-- start --

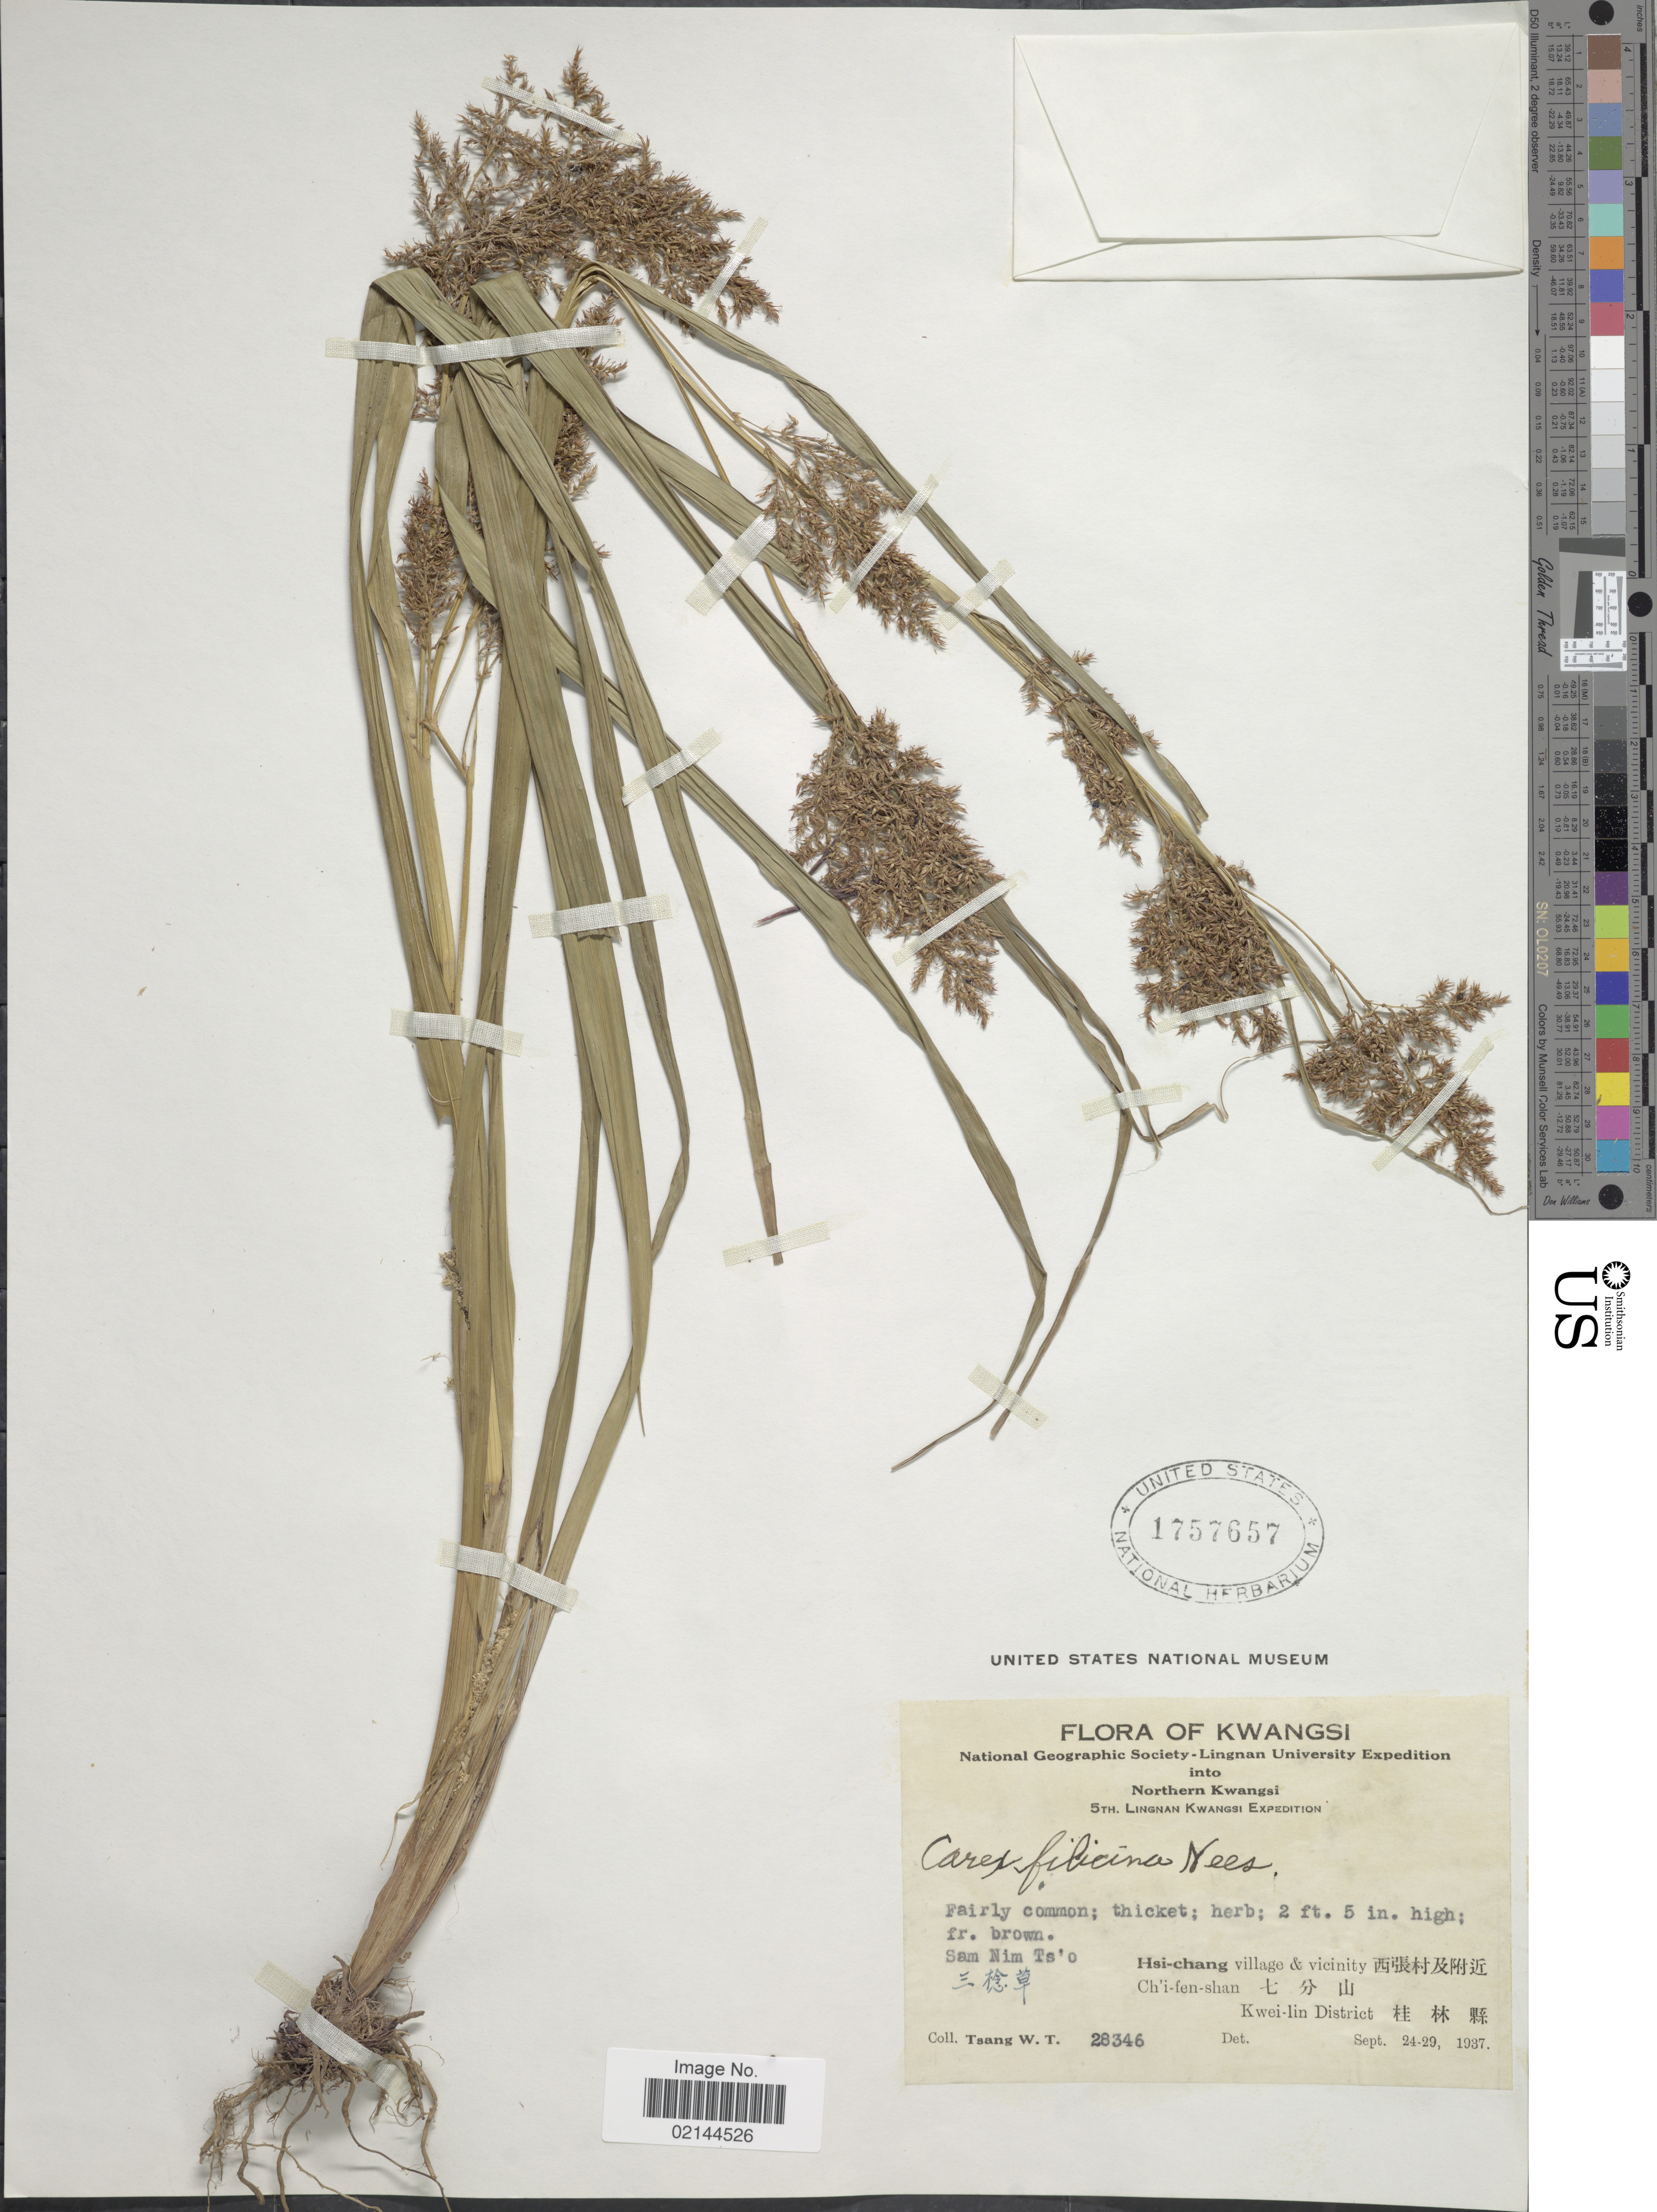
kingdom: Plantae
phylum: Tracheophyta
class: Liliopsida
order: Poales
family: Cyperaceae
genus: Carex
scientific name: Carex filicina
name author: Nees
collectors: W. T. Tsang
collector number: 28346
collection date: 1937-09-24/1937-09-29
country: China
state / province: Guangxi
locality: Northern Kwangsi. Sam Nim Ts'o. Hsi-chang village & vicinity. Ch'i-fen-shan. Kwei-lin District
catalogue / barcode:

-- end --

Work to be completed:
Copy out, word for word, everything from the line containing "country: China" down to the end of the records.

Task output:
country: China
state / province: Guangxi
locality: Northern Kwangsi. Sam Nim Ts'o. Hsi-chang village & vicinity. Ch'i-fen-shan. Kwei-lin District
catalogue / barcode:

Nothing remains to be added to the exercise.